Sağlık çalışanlarının emeğinin karşılığını ödeyecek bir değer olmadığını ama alın terlerinin de heba edilmemesini ısrarla dile getirdiklerini belirten Öztürk, “Ne yazık ki 6 aylık bu süreçte 3 ay süren adı tavandan ama kendi yavandan olan bir ek ödeme ile sorunları geçiştirildi. Bu durumda bırakın yarınımızı güvence altına almayı, günü kurtarma değil ancak saati kurtarmak adına yapıldı. Bu işle tüm sorunlar çözülmüş gibi bir hava oluşturuldu.

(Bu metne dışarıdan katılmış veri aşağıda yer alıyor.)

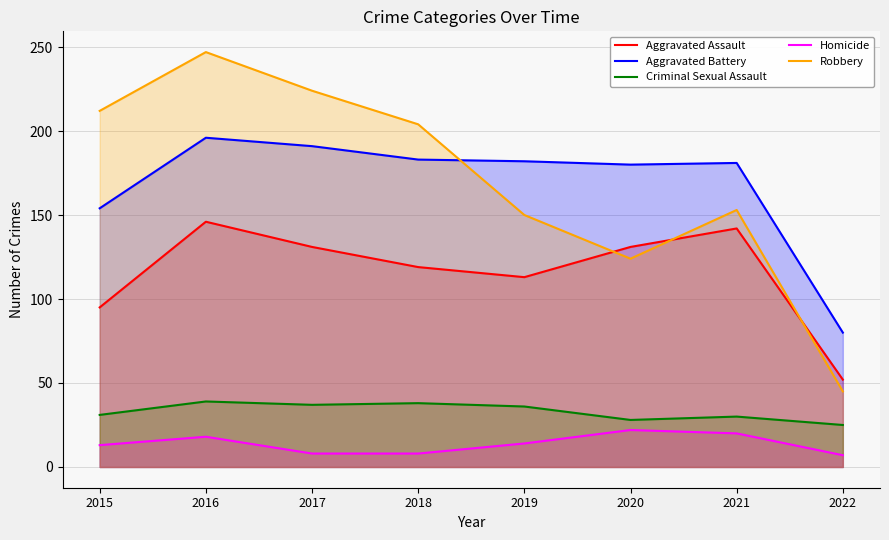

Which series changed the most between 2015 and 2021?

Robbery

Her yanı adaletsizliği nedeniyle dökülen ek ödeme sanki ikinci bir maaş gibi gösterildi. Dünyaya övgüyle bahsettiğimiz filasyon çalışmasında aktif görev alan aile hekimliği çalışanlarına bir kuruş bile ödeme yapılmayarak adeta emekleri yok sayıldı. Diş hekimlerimiz, ağız diş sağlığı çalışanlarımız mağdur edildi. Halbuki sağlık çalışanlarının beklediği gerçek anlamda ve adaletli bir şekilde ücretlerinde artış yapılmasıydı. Biz bu konuda taban aylığa artış yapılması talebimizi gündeme getirmemize rağmen ücretlerde bir iyileştirme olmadı.” ifadelerini kullandı.
“DÖNER SERMAYE SİSTEMİ
ADİLCE DÜZENLENİLMELİ”
“Bir kez daha yüksek sesle haykırıyoruz. Ek ödeme değil tek ödeme istiyoruz. Onu da maaş zam olarak talep ediyoruz. Ancak böylelikle gerçek anlamda bir iyileştirmeden söz etmek mümkündür.” diyen Öztürk sözlerini şöyle sürdürdü: “Bunun dışında; 3600 Ek gösterge sözü bir an önce hayata geçmemiştir. Salgın nedeniyle hayatını kaybeden arkadaşlarımızın şehit sayılarak geride bıraktıkları ailelerinin mağdur olmaması talebimiz için adım atılmamıştır. Tüm çalışanlara kadro verilerek kesintisiz süren sağlık hizmetlerinde sözleşmeli, vekil ebe hemşire, kamu dışı sağlık personeli gibi istihdam modellerinin terk edilmesi isteğimize olumlu bir yanıt verilmemiştir. Döner sermaye sisteminin adil bir şekilde düzenlenmesi gibi konularda maalesef gelişme kaydedilmemiştir. Yıprananın kim olduğunu gördüğümüz şu günlerde makul bir yıpranma payı isteğimiz bile görmezden gelinmiştir. Salgının artığı bugünlerde sağlık çalışanları yine fedakarca görevlerinin başındalar ama mutsuz ve umutsuzlar. Kırgın, kızgın ve yorgunlar. Fedakarlıklarının karşılığında kendilerine yapılanları görüyorlar. Hakları verilmediği gibi hak etmedikleri bir muameleye ile karşı karşıya kalıyorlar. Çalışanlar kronikleşen sorunlarının çözülmesi yerine yavandan ek ödemenin tekrar gündeme getirilmesi karşısında öfkeliler. Ek ödeme yerine maaşa zam şeklinde tek ödeme bekliyorlar. Dünyanın çeşitli ülkeleri sağlık çalışanlarının bu süreçte ücretlerini arttırırken salgınla mücadelede destan yazan Türk sağlık çalışanlarına yapılanlar reva mıdır?”